Wykorzystując najnowsze osiągnięcia w zakresie technologii wykorzystywanych przy budowie teleskopów, zespół naukowców z Monash University dokonał odkrycia, które stawia obecnie przyjmowane modele ewolucji gwiazd pod znakiem zapytania.
Naukowcy odkryli, że duża liczba gwiazd będących na etapie spalania helu przedwcześnie umiera w gromadzie kulistej M4.
M4 to jedna z najbliższych i najjaśniejszych gromad kulistych, przez co jest też jedną z najlepiej zbadanych. Profesor John Lattanzio uznał to odkrycie za zaskakujące, szczególnie z uwagi na stosunkową bliskość gromady.

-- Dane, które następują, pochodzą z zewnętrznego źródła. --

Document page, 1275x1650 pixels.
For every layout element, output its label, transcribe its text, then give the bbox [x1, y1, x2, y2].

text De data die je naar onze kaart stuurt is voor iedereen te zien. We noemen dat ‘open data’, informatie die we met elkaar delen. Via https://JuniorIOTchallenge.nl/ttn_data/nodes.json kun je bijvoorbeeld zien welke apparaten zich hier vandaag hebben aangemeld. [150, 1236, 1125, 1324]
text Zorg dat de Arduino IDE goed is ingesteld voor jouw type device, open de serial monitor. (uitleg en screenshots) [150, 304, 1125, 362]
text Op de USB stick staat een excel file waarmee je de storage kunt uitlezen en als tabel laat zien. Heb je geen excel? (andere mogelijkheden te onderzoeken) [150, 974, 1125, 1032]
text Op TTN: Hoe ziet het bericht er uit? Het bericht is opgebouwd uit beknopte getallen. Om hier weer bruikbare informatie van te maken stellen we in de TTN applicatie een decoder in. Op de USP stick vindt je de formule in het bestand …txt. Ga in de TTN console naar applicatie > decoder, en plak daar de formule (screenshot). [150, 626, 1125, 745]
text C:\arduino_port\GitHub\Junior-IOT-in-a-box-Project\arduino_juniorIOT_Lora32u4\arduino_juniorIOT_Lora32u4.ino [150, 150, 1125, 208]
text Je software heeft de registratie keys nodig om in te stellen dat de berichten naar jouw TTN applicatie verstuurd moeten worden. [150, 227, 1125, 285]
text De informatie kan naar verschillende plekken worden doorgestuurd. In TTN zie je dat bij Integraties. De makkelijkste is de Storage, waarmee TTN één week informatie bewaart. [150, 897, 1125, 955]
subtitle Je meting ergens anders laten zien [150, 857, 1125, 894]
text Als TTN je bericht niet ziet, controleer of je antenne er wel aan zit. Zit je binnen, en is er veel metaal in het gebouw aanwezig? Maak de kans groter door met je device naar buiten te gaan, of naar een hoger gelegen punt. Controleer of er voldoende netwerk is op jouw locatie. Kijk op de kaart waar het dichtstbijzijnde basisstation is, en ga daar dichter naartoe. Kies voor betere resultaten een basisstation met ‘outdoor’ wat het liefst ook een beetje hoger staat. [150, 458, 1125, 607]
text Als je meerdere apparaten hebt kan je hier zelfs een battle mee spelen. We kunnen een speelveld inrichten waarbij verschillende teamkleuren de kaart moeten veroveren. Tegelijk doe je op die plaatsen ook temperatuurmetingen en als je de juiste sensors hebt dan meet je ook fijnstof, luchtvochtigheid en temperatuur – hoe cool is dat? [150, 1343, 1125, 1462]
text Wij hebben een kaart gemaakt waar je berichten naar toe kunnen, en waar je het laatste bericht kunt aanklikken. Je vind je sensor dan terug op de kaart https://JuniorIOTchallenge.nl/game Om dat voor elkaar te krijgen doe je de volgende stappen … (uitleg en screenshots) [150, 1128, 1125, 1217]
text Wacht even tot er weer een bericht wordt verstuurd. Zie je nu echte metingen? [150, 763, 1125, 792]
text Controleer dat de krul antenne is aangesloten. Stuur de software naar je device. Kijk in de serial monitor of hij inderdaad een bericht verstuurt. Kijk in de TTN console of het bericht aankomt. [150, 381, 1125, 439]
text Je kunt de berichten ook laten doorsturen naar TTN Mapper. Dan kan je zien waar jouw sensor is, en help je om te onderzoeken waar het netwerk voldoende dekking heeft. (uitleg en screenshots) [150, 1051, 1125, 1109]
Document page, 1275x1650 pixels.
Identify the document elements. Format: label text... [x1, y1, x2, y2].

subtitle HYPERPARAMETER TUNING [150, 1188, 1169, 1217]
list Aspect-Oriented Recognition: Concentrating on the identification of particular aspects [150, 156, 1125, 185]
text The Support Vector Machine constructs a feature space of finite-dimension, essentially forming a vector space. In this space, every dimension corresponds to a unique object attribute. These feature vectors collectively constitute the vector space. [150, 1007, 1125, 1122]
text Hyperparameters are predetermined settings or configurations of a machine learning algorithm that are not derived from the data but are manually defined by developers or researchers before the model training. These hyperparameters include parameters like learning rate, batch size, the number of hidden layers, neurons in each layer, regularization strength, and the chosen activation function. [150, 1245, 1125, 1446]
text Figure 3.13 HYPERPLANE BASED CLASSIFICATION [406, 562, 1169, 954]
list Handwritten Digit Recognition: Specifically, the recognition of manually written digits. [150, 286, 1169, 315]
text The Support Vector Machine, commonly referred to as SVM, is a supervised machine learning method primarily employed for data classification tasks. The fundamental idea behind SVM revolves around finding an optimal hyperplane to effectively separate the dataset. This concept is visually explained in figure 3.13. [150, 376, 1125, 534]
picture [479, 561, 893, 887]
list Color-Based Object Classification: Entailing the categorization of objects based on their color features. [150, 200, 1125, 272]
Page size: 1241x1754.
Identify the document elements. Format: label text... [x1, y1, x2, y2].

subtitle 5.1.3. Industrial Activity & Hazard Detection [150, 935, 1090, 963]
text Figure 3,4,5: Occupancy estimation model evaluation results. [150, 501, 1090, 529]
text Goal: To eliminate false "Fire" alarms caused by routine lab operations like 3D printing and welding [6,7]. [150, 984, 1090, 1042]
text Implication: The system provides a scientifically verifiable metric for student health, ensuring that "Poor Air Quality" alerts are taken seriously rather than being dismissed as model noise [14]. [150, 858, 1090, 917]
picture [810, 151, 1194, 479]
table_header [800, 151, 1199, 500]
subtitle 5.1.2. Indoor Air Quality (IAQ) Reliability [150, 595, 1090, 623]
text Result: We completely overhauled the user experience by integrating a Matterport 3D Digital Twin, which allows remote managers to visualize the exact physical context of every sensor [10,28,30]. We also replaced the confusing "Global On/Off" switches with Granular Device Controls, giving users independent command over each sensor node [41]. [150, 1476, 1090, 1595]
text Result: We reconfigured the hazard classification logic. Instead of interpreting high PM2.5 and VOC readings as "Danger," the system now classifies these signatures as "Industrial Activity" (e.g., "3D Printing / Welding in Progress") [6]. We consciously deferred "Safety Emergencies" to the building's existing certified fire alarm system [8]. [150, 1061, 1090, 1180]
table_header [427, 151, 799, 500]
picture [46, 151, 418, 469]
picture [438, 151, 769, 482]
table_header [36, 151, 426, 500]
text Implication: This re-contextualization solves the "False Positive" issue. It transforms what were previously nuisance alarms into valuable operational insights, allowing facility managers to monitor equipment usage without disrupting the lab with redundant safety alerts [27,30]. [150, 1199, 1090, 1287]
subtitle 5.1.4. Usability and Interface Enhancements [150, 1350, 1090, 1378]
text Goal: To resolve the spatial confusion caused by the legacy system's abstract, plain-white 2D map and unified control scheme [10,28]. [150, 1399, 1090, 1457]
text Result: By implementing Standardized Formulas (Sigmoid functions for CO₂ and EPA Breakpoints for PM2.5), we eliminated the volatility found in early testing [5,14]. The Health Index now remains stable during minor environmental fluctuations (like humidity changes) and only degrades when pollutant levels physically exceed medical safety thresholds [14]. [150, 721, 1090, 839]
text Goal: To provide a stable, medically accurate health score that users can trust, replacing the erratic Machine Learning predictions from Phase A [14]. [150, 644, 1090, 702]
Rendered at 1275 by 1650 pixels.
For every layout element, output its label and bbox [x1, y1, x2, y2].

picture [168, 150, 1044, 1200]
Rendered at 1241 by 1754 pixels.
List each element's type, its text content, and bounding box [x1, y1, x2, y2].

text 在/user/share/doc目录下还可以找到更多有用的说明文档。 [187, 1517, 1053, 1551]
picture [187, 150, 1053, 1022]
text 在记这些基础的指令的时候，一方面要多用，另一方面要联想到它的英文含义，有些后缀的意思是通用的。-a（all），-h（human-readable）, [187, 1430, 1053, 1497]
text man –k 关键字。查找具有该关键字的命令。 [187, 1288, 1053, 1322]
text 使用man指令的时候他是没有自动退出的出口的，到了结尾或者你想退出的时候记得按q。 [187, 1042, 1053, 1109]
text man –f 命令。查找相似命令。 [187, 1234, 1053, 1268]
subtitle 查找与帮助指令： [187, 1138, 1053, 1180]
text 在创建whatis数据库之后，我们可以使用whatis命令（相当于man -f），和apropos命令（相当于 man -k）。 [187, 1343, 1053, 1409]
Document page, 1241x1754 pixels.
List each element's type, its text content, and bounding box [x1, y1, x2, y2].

„Gromady kuliste są jednymi z najstarszych obiektów we Wszechświecie. Choć wydaje nam się, że wiemy mniej więcej jakie procesy w nich zachodzą, za każdym razem gdy się im uważniej przyjrzymy, odkrywamy coś nieoczekiwanego. Są one przez to jednocześnie fascynujące i frustrujące,” mówi prof. Lattanzio.
Do swoich badań naukowcy wykorzystali nowy instrument HERMES (Hign Efficiency and Resolution Multi-Element Spectrograph). Po zainstalowaniu go na teleskopie AAT (Anglo Australian Telescope) badacze dokonali swojego odkrycia analizując skład chemiczny gwiazd znajdujących się w M4. Międzynarodowy zespół odkrył, że prawie połowa gwiazd pomija fazę czerwonych olbrzymów i od razu przechodzi do stadium białych karłów – miliony lat przed czasem.
Choć powód tej anomalii pozostaje tajemnicą, analiza chemiczna przeprowadzona za pomocą instrumentu HERMES wskazuje, że przedwczesna śmierć zazwyczaj dotyczy gwiazd bogatych w sód i ubogich w tlen. Zdumiewający jest fakt, że nasze najlepsze modele tych gwiazd nie przewidują takiej ścieżki ewolucyjnej.
Najnowsze badania oparte są na wcześniejszych projektach realizowanych przez Monash University, a których wyniki wskazywały, że w gromadzie kulistej NGC 6752 także wiele gwiazd za szybko się starzeje. Komentując to odkrycie dr Simon Campbell mówi, że jest zaskoczony, iż podobne wyniki dotyczą także 'normalnych’ gwiazd.
„Choć już wcześniej obserwowaliśmy, że wiele gwiazd bogatych w sód nie dożywa starości, zupełnie nie przypuszczaliśmy, że może to dotyczyć także tej 'normalnej’ gromady gwiazd,” mówi dr Campbell.
Przeprowadzania tego rodzaju badań do niedawna było niemożliwe w Australii i wymagałoby użycia dużo większych teleskopów w innych częściach świata. Stworzenie i instalacja instrumentu HERMES na AAT pozwoliła naukowcom z Australii badanie składu chemicznego nawet 400 gwiazd na raz.
Rozważając o przyszłych badaniach na tym polu, prof. Lattanzio podkreśla rolę jaką będą miały teraz do odegrania zaawansowane symulacje komputerowe.
„Symulacje komputerowe nie zgadzają się z naszymi obserwacjami; dlatego też oprócz kontynuowania obserwacji, będziemy musieli także opracować nowe modele, które pozwolą nam zrozumieć procesy zachodzące w jądrach tych gwiazd,” mówi prof. Lattanzio.